La pandemia e il lockdown hanno scosso profondamente la coscienza collettiva degli italiani, con le conseguenze che stiamo notando in questi ultime settimane. Fermo restando che il claim ne usciremo migliori ha clamorosamente fallito le previsioni, mi piace sempre pensare alle parole di Elio Petri: «l’ultima linea di resistenza è quella di fare le cose bene». Cosa pensi di tutto quello che sta succedendo?
La citazione di Petri è perfettamente calzante, ma si potrebbe obiettare: esiste un modo di fare bene le cose? In mancanza di un’ideologia che organizzi le idee e la promozione delle stesse al fine di costruire una società, si resta impigliati nella gestione tecnica dei problemi di ordinaria amministrazione. Così, però, la politica viene meno alla sua necessaria forza propulsiva: immaginare, ideare un futuro. Da quando sono ragazzino, interessandomi di politica, ho visto un progressivo depauperamento dei moti politici ideologici, questo perché il realismo capitalista del there is no alternative ha vinto ed è ai suoi massimi albori, e quindi nella sua massima fase di decadenza.

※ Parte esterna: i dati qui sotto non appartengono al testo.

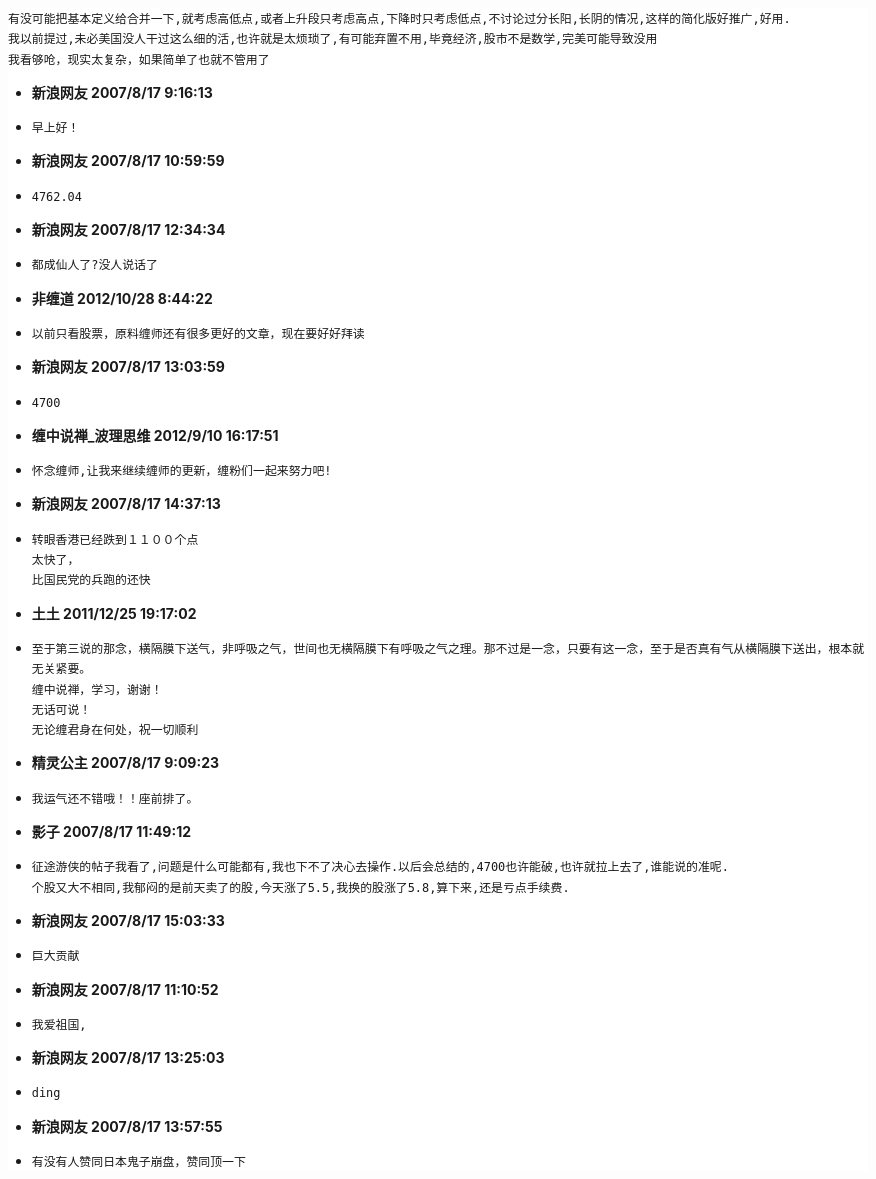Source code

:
  ```
  有没可能把基本定义给合并一下,就考虑高低点,或者上升段只考虑高点,下降时只考虑低点,不讨论过分长阳,长阴的情况,这样的简化版好推广,好用.
  我以前提过,未必美国没人干过这么细的活,也许就是太烦琐了,有可能弃置不用,毕竟经济,股市不是数学,完美可能导致没用
  我看够呛，现实太复杂，如果简单了也就不管用了
  ```
- **新浪网友 2007/8/17 9:16:13**
- ```
  早上好！
  ```
- **新浪网友 2007/8/17 10:59:59**
- ```
  4762.04
  ```
- **新浪网友 2007/8/17 12:34:34**
- ```
  都成仙人了?没人说话了
  ```
- **非缠道 2012/10/28 8:44:22**
- ```
  以前只看股票，原料缠师还有很多更好的文章，现在要好好拜读
  ```
- **新浪网友 2007/8/17 13:03:59**
- ```
  4700
  ```
- **缠中说禅_波理思维 2012/9/10 16:17:51**
- ```
  怀念缠师,让我来继续缠师的更新，缠粉们一起来努力吧!
  ```
- **新浪网友 2007/8/17 14:37:13**
- ```
  转眼香港已经跌到１１００个点
  太快了，
  比国民党的兵跑的还快
  ```
- **土土 2011/12/25 19:17:02**
- ```
  至于第三说的那念，横隔膜下送气，非呼吸之气，世间也无横隔膜下有呼吸之气之理。那不过是一念，只要有这一念，至于是否真有气从横隔膜下送出，根本就无关紧要。
  缠中说禅，学习，谢谢！
  无话可说！
  无论缠君身在何处，祝一切顺利
  ```
- **精灵公主 2007/8/17 9:09:23**
- ```
  我运气还不错哦！！座前排了。
  ```
- **影子 2007/8/17 11:49:12**
- ```
  征途游侠的帖子我看了,问题是什么可能都有,我也下不了决心去操作.以后会总结的,4700也许能破,也许就拉上去了,谁能说的准呢.
  个股又大不相同,我郁闷的是前天卖了的股,今天涨了5.5,我换的股涨了5.8,算下来,还是亏点手续费.
  ```
- **新浪网友 2007/8/17 15:03:33**
- ```
  巨大贡献
  ```
- **新浪网友 2007/8/17 11:10:52**
- ```
  我爱祖国,
  ```
- **新浪网友 2007/8/17 13:25:03**
- ```
  ding
  ```
- **新浪网友 2007/8/17 13:57:55**
- ```
  有没有人赞同日本鬼子崩盘，赞同顶一下
  ```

Non c’è, però, un burrone dopo, grazie al quale potremmo immaginare quale nuova montagna scalare, ma una stasi, un coma, una depressione che ingloba chiunque abbia voglia di costruire un’alternativa. Non saremmo potuti uscirne migliori: siamo troppo immaturi.

Prima di lasciarci l’ultima domanda, abbastanza referenziale: stai lavorando a qualcosa di nuovo?
La pandemia mi ha lasciato molto tempo per riflettere. Prima del covid stavo lavorando, e il lavoro procede, su uno spettacolo multisensoriale e intermediale, ma dopo che la storia è tornata prepotentemente a farsi sentire, ho sentito il bisogno di dedicarmi poeticamente anche all’oggi, ma non dall’oggi. Non posso dire molto di più.